Task details: Start at the top line and retype the data exactly through to the end.

--- Source data Enclosed Below ---

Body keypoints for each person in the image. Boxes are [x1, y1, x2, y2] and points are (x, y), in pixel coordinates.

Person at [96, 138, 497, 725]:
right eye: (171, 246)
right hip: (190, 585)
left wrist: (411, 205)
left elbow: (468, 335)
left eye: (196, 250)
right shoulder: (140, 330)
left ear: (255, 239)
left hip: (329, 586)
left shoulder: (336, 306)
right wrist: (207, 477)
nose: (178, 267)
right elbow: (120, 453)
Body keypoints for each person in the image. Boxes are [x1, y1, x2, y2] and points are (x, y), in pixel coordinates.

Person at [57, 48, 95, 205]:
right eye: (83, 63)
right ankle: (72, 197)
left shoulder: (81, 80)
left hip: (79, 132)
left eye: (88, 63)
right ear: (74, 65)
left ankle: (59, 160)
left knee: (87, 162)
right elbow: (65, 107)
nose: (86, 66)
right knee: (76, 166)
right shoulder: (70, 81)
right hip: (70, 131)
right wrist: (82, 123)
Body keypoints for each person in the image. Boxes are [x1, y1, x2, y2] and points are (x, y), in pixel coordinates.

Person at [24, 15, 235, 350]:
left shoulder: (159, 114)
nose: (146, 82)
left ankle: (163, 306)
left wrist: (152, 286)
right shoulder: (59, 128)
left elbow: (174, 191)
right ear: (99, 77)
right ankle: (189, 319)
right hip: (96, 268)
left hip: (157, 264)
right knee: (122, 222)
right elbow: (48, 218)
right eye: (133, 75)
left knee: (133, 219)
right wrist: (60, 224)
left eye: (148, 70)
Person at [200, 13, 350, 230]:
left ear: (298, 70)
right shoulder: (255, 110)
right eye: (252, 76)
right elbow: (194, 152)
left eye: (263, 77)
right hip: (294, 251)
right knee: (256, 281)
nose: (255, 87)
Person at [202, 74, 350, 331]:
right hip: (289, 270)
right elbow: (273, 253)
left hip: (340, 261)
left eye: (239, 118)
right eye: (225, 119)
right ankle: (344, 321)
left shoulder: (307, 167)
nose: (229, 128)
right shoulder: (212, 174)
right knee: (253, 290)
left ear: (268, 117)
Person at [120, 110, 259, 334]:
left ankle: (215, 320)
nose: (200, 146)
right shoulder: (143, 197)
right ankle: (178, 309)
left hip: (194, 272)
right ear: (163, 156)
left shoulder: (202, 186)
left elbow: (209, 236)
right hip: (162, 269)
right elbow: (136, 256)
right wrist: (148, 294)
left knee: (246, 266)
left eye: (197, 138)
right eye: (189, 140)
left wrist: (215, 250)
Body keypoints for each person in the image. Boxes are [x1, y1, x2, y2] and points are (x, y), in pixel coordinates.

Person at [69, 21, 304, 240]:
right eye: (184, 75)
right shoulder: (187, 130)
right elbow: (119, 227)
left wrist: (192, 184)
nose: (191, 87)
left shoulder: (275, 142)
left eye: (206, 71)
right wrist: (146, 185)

--- End of Enclosed Source data ---

Result:
Body keypoints for each person in the image. Boxes are [x1, y1, x2, y2] and points are (x, y), in pixel coordinates.

Person at [96, 138, 497, 725]:
right eye: (171, 246)
right hip: (190, 585)
left wrist: (411, 205)
left elbow: (468, 335)
left eye: (196, 250)
right shoulder: (140, 330)
left ear: (255, 239)
left hip: (329, 586)
left shoulder: (336, 306)
right wrist: (207, 477)
nose: (178, 267)
right elbow: (120, 453)
Body keypoints for each person in the image. Boxes are [x1, y1, x2, y2] and points are (x, y), in pixel coordinates.

Person at [57, 48, 95, 205]:
right eye: (83, 63)
right ankle: (72, 197)
left shoulder: (81, 80)
left hip: (79, 132)
left eye: (88, 63)
right ear: (74, 65)
left ankle: (59, 160)
left knee: (87, 162)
right elbow: (65, 107)
nose: (86, 66)
right knee: (76, 166)
right shoulder: (70, 81)
right hip: (70, 131)
right wrist: (82, 123)
Body keypoints for each person in the image. Boxes are [x1, y1, x2, y2] and points are (x, y), in pixel coordinates.

Person at [24, 15, 235, 350]:
left shoulder: (159, 114)
nose: (146, 82)
left ankle: (163, 306)
left wrist: (152, 286)
right shoulder: (59, 128)
left elbow: (174, 191)
right ear: (99, 77)
right ankle: (189, 319)
right hip: (96, 268)
left hip: (157, 264)
right knee: (122, 222)
right elbow: (48, 218)
right eye: (133, 75)
left knee: (133, 219)
right wrist: (60, 224)
left eye: (148, 70)
Person at [200, 13, 350, 230]:
left ear: (298, 70)
right shoulder: (255, 110)
right eye: (252, 76)
right elbow: (194, 152)
left eye: (263, 77)
right hip: (294, 251)
right knee: (256, 281)
nose: (255, 87)
Person at [202, 74, 350, 331]:
right hip: (289, 270)
right elbow: (273, 253)
left hip: (340, 261)
left eye: (239, 118)
right eye: (225, 119)
right ankle: (344, 321)
left shoulder: (307, 167)
nose: (229, 128)
right shoulder: (212, 174)
right knee: (253, 290)
left ear: (268, 117)
Person at [120, 110, 259, 334]:
left ankle: (215, 320)
nose: (200, 146)
right shoulder: (143, 197)
right ankle: (178, 309)
left hip: (194, 272)
right ear: (163, 156)
left shoulder: (202, 186)
left elbow: (209, 236)
right hip: (162, 269)
right elbow: (136, 256)
right wrist: (148, 294)
left knee: (246, 266)
left eye: (197, 138)
right eye: (189, 140)
left wrist: (215, 250)
Body keypoints for each person in the image. Boxes are [x1, y1, x2, y2] and points are (x, y), in pixel coordinates.

Person at [69, 21, 304, 240]:
right eye: (184, 75)
right shoulder: (187, 130)
right elbow: (119, 227)
left wrist: (192, 184)
nose: (191, 87)
left shoulder: (275, 142)
left eye: (206, 71)
right wrist: (146, 185)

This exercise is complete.